Hives Without a Clear Cause

Urticaria, or hives, has a lifetime prevalence above 20%, making it one of the most common allergy-related conditions. Hives are raised, itchy welts that can appear anywhere on the body and typically shift location over hours. They can be triggered by foods, medications, insect stings, infections, or physical stimuli like cold, pressure, or exercise. In many chronic cases, no specific trigger is ever identified.

How Allergies Are Diagnosed

The two standard approaches are skin prick testing and blood tests that measure allergen-specific antibodies. In a skin prick test, tiny amounts of suspected allergens are introduced just below the skin’s surface, and the area is watched for a reaction over about 15 minutes.

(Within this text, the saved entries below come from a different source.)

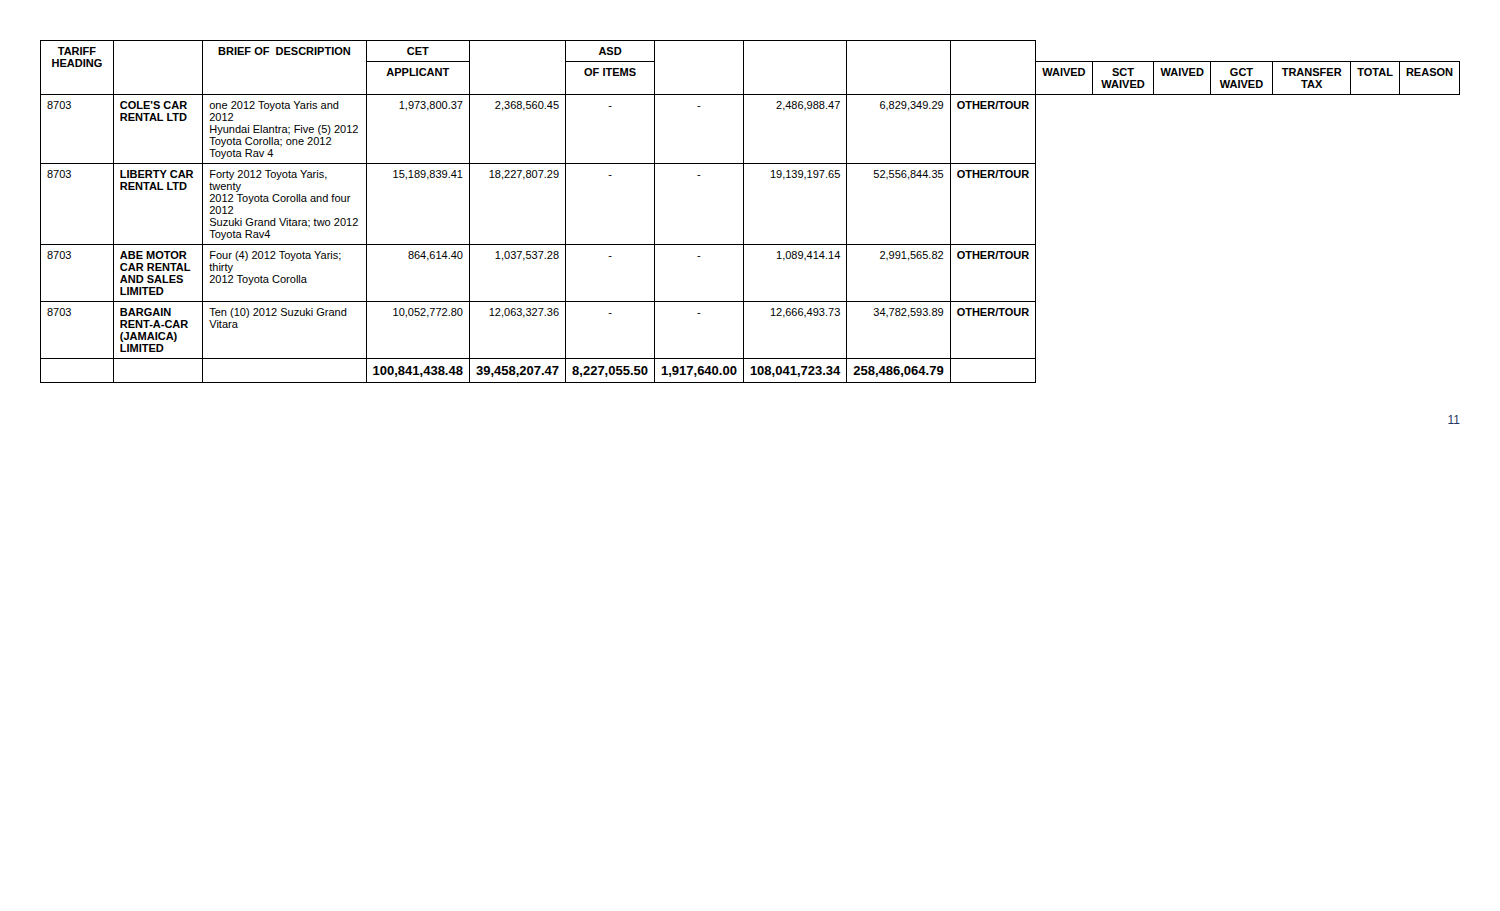| TARIFF HEADING | | BRIEF OF DESCRIPTION | CET | | ASD | | | | |
| --- | --- | --- | --- | --- | --- | --- | --- | --- | --- |
| APPLICANT | OF ITEMS | WAIVED | SCT WAIVED | WAIVED | GCT WAIVED | TRANSFER TAX | TOTAL | REASON |
| 8703 | COLE'S CAR RENTAL LTD | one 2012 Toyota Yaris and 2012 Hyundai Elantra; Five (5) 2012 Toyota Corolla; one 2012 Toyota Rav 4 | 1,973,800.37 | 2,368,560.45 | - | - | 2,486,988.47 | 6,829,349.29 | OTHER/TOUR |
| 8703 | LIBERTY CAR RENTAL LTD | Forty 2012 Toyota Yaris, twenty 2012 Toyota Corolla and four 2012 Suzuki Grand Vitara; two 2012 Toyota Rav4 | 15,189,839.41 | 18,227,807.29 | - | - | 19,139,197.65 | 52,556,844.35 | OTHER/TOUR |
| 8703 | ABE MOTOR CAR RENTAL AND SALES LIMITED | Four (4) 2012 Toyota Yaris; thirty 2012 Toyota Corolla | 864,614.40 | 1,037,537.28 | - | - | 1,089,414.14 | 2,991,565.82 | OTHER/TOUR |
| 8703 | BARGAIN RENT-A-CAR (JAMAICA) LIMITED | Ten (10) 2012 Suzuki Grand Vitara | 10,052,772.80 | 12,063,327.36 | - | - | 12,666,493.73 | 34,782,593.89 | OTHER/TOUR |
| | | | 100,841,438.48 | 39,458,207.47 | 8,227,055.50 | 1,917,640.00 | 108,041,723.34 | 258,486,064.79 | |
11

For airborne allergens, these tests have a sensitivity of 85% to 87% and a specificity of 79% to 86%, meaning they catch most true allergies and have a relatively low false-positive rate.

Blood tests measure the same type of immune response but from a drawn sample. Their sensitivity compared with skin tests averages about 70% to 75%, making them somewhat less reliable for screening. However, blood tests are useful when skin testing isn’t practical, for example in people taking antihistamines that would interfere with skin results, or in those with severe eczema.

For food allergies specifically, both testing methods are highly sensitive (generally above 85%) but only moderately specific, ranging from about 40% to 80%. This means a positive result doesn’t always mean you’ll react to the food in real life. That’s why food allergy testing is most accurate when guided by a clear history of reactions to specific foods, rather than used as a broad screening tool. In uncertain cases, an oral food challenge under medical supervision remains the most definitive way to confirm or rule out a food allergy.